The KOA where we stayed had a very nice pool and hot tub. Unfortunately we only got use it once. They drained it to prepare for winter about mid-way through our stay there.
Mikey gathers wood for the fire.
What is a camping trip without a campfire? And yes… we DID have s’mores for dessert.
An eagle that Mike spotted while fishing one morning.
Mike and his dad went fishing at a nearby lake one morning. They returned to camp to report there were no fish in the lake.
Rapid Creek runs through the middle of Rapid City. The city has created a wonderful walking trail that runs parallel to the creek. There are many relaxing green spaces all over the community.
There were two beautiful murals on the walls of an outside patio at Firehouse Brewing Company in downtown Rapid City. This one was the most vibrant.
Selfie on the rooftop.
We had a few extra days in Rapid City after Mike’s folks flew back to Dallas, so we went on a Friday evening pub crawl in downtown Rapid City. We found this rooftop bar at Que Pasa Mexican Cantina and decide to have dinner while we watched the big moon rise over the other rooftops in the Central Business District. We were surprised to find the Mexican food to be pretty good too! (Let’s just say I have never had an enchilada prepared in a flour tortilla, pan grilled and then served with no sauce… but it was pretty tasty)!
Rapid City has a Scandinavian Chapel in the Hills that is an exact replica of the Borgund Stavkirke built about 1150 and located near Laerdal, Norway. The Rapid City Chapel was built with the permission of and architectural drawings supplied by the Norwegian government. The intricate woodwork was carved by a master carver in Norway and shipped here. It was completed and opened in 1969, and is now on the National Register of Historic Places. Its original purpose was as the home of the “Lutheran Vespers” radio program.
When the American Lutheran Church moved the radio program to Minneapolis in 1975, the building and grounds were left with no support, and its future was uncertain. A Non-Profit organization was established to protect the chapel. The Chapel in the Hills has no congregation and receives no funding from local, synod, or national church organizations.
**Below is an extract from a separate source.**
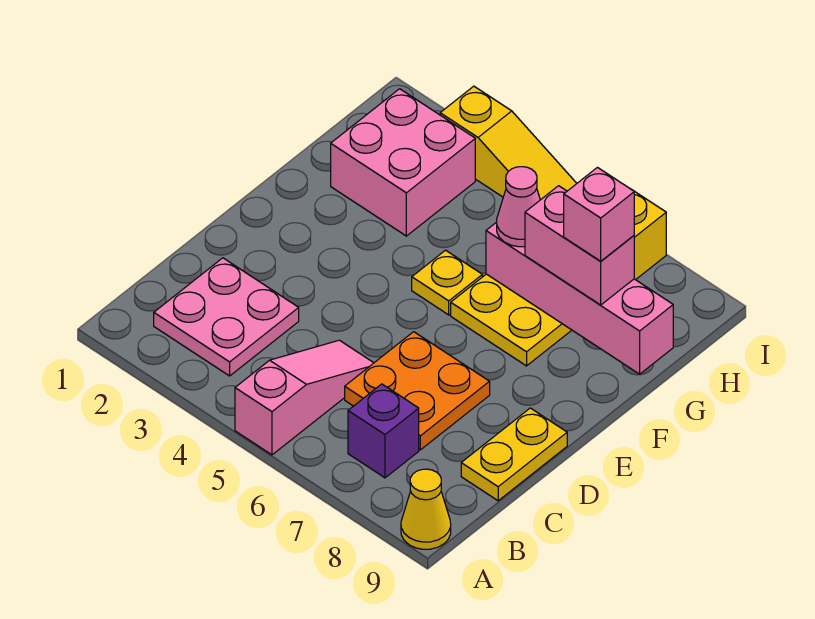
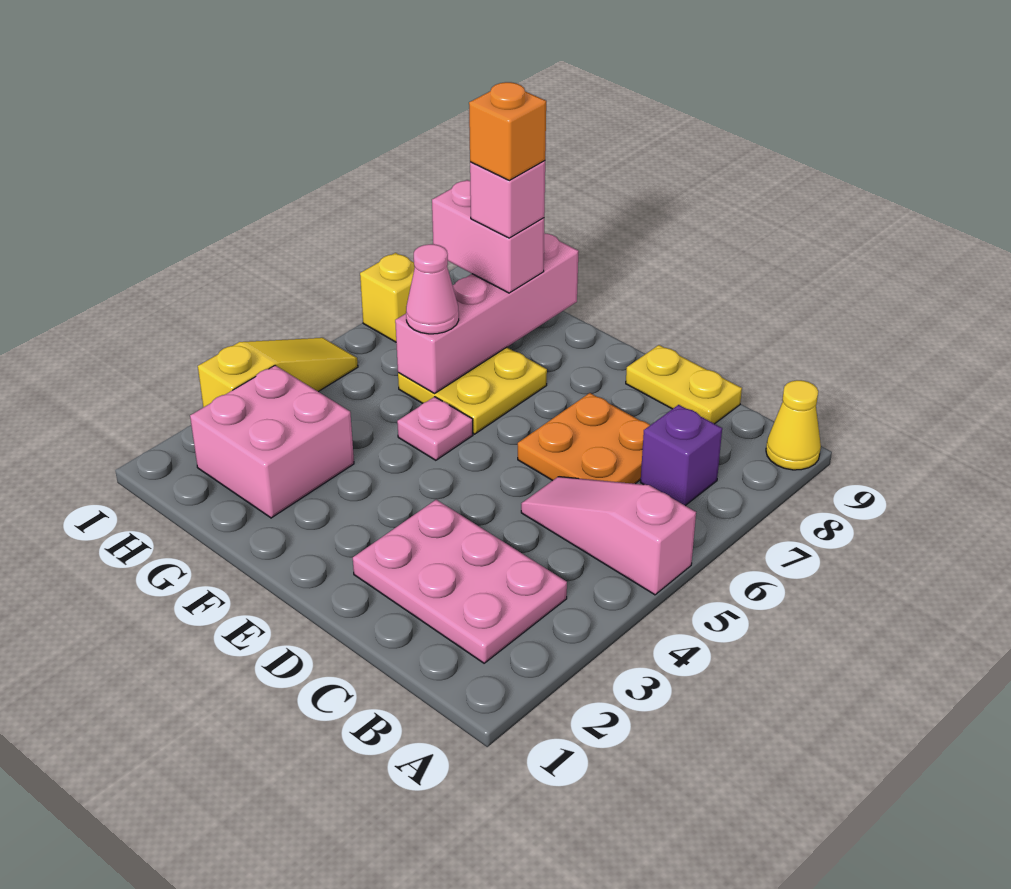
pink 2x2 plate [154,258,299,376] -> pink 2x3 plate [353,500,567,663]
yellow 1x1 plate [412,250,482,315] -> pink 1x1 plate [397,397,473,460]
pink 1x2 brick [525,186,634,305] -> pink 1x2 brick turned to [432,180,544,293]
none -> orange 1x1 brick [469,82,546,180]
Funding for the operation comes exclusively from donations, wedding fees (wouldn’t THAT be a beautiful place for a wedding), and gift shop sales revenue.
I found the church and the surrounding gardens to be a beautiful and tranquil spot tucked into a quiet neighborhood. I’m glad I stopped by, but couldn’t linger too long because a wedding was scheduled for 1PM. I didn’t see the bride, but all the guys wore tuxes that had camo fabric on the lapels and cuffs of their suits! Their ‘look’ was quite the juxtaposition against this ancient and intricate backdrop!
I understand this is not a good photo (the iphone camera can only do so much), but we had a nice skyline view of Rapid City from our campground at night. Lots of lights twinkling off in the distance.
Rapid City is known as the City of Presidents. On each corner in their downtown sits a bronze statue of one of our U.S. Presidents. I thought it would be fun to find the statues of the presidents who were in office when we were born and take our pictures with them. Here I am with fellow Texan LBJ.
We found JFK, but Mike thought it was a stupid idea.